Wywiad z Andrzejem Bobrowskim, Dyrektorem Departamentu Rolnictwa i Rozwoju Wsi Urzędu Marszałkowskiego Województwa Wielkopolskiego w Poznaniu
Andrzej Bobrowski: Energia staje sie w coraz większym stopniu problemem geopolitycznym i makroekonomicznym. Kurek gazowy zakręcono na Ukrainie – nie na długo – a problem surowców energetycznych stał się tematem światowych mediów i wywołał przerażenie wielu rządów.
-Jakie mamy więc alternatywy i co z biomasą?
-U nas w Wielkopolscy (ale i w Polsce również) biomasa jest jeszcze daleko polu. Jej udział w krajowym ogrzewnictwie jest wciąż symboliczny.
-A w Unii Europejskiej?
-W krajach tzw. “starej” Unii Europejskiej świadomość potrzeby uniezależnienia się od paliw kopalnych, ograniczenia gazów cieplarnianych i możliwości powstawania nowych miejsc pracy w sektorze OŹE jest dużo większa.

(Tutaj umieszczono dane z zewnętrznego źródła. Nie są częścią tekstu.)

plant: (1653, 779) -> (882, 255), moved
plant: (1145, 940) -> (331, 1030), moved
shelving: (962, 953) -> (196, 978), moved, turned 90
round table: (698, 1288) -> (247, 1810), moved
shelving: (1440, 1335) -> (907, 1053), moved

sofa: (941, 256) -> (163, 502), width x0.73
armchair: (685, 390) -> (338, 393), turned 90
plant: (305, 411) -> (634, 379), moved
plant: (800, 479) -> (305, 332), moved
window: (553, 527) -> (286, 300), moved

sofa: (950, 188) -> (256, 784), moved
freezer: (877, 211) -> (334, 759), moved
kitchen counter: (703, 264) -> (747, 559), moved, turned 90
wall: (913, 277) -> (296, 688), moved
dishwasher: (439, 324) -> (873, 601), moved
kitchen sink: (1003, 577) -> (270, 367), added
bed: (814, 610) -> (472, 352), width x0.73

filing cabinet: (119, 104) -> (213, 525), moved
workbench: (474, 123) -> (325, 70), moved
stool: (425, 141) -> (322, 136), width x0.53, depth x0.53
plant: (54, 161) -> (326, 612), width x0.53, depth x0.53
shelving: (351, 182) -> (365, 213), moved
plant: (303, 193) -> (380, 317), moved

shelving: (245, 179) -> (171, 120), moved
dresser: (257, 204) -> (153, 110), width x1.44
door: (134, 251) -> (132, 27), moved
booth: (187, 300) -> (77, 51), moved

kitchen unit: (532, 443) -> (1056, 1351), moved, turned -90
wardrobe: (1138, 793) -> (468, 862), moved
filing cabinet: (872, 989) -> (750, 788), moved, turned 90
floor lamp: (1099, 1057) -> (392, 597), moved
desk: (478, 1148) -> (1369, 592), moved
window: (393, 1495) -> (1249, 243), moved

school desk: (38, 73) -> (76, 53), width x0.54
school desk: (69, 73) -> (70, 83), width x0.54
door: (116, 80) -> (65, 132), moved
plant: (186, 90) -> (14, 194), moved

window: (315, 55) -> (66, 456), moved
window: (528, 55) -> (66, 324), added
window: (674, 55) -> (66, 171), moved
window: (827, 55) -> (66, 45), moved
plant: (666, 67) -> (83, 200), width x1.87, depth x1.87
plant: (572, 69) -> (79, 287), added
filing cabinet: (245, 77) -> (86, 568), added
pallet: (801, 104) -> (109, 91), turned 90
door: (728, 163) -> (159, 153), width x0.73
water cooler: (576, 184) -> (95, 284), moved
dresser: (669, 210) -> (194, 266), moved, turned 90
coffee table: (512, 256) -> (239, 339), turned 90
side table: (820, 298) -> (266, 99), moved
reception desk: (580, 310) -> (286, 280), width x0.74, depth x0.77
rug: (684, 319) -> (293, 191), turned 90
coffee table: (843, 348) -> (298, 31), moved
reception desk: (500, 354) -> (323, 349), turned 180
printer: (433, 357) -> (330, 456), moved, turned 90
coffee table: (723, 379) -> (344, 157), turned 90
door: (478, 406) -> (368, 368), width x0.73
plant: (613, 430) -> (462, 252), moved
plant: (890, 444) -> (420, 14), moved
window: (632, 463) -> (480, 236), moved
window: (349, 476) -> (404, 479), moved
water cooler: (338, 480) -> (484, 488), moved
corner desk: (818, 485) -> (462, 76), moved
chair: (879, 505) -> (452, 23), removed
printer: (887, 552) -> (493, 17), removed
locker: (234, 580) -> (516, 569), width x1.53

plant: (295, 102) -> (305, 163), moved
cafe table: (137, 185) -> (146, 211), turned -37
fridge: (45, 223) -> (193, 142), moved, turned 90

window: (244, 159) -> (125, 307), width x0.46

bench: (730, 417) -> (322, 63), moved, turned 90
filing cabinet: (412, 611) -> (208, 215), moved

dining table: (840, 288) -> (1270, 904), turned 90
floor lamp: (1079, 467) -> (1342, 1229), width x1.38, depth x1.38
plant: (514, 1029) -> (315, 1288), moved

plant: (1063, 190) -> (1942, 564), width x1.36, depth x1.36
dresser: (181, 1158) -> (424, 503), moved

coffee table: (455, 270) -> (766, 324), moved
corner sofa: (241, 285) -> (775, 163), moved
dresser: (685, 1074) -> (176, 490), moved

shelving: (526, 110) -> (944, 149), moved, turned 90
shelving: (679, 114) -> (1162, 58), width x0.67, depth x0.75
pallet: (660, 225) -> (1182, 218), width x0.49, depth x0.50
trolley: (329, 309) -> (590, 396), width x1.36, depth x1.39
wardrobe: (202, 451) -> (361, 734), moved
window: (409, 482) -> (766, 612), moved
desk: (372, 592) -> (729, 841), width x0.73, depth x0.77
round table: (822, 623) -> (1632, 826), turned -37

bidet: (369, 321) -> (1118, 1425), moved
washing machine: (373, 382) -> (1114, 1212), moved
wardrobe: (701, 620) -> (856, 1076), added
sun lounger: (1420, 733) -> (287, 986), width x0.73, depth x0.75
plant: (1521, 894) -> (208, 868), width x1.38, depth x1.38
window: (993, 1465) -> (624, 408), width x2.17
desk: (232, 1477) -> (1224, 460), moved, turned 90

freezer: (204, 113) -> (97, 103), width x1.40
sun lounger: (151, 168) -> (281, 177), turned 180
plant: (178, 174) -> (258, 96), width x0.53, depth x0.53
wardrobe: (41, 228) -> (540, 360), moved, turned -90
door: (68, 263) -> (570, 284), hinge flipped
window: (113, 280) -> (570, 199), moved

-W jakich działaniach się to przejawia?
– Biomasa stanowi obecnie źródło około połowy wykorzystywanej energii odnawialnej w UE. Zabezpiecza to 4% całego zapotrzebowania na energię. Ponadto Komisja Europejska przyjęła odpowiednią strategię dotyczącą biopaliw. W 2006 r. nastąpi prawdopodobnie zmiana dyrektywy o biopaliwach (wraz ze zmianą norm). Państwa UE będą zachęcane do preferencyjnego stosowania biopaliw, w tym biopaliw drugiej generacji. Komisja przedstawi również wniosek w sprawie promowania energooszczędnych i przyjaznych środowisku pojazdów, podjęła również działania, w wyniku których produkcja cukru z przeznaczeniem do wytwarzania bioetanolu powinna zostać zakwalifikowana do wsparcia w ramach Wspólnej Polityki Rolnej.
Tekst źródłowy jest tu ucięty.